Assignment — Reproduce every line of the following entries word for word, keeping each line break where it falls.

Given information —
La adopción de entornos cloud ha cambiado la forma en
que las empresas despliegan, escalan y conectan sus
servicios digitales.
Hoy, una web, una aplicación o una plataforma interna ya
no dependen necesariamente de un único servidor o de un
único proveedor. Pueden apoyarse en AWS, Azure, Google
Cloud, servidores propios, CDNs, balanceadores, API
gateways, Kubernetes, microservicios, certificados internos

Written response —
La adopción de entornos cloud ha cambiado la forma en
que las empresas despliegan, escalan y conectan sus
servicios digitales.
Hoy, una web, una aplicación o una plataforma interna ya
no dependen necesariamente de un único servidor o de un
único proveedor. Pueden apoyarse en AWS, Azure, Google
Cloud, servidores propios, CDNs, balanceadores, API
gateways, Kubernetes, microservicios, certificados internos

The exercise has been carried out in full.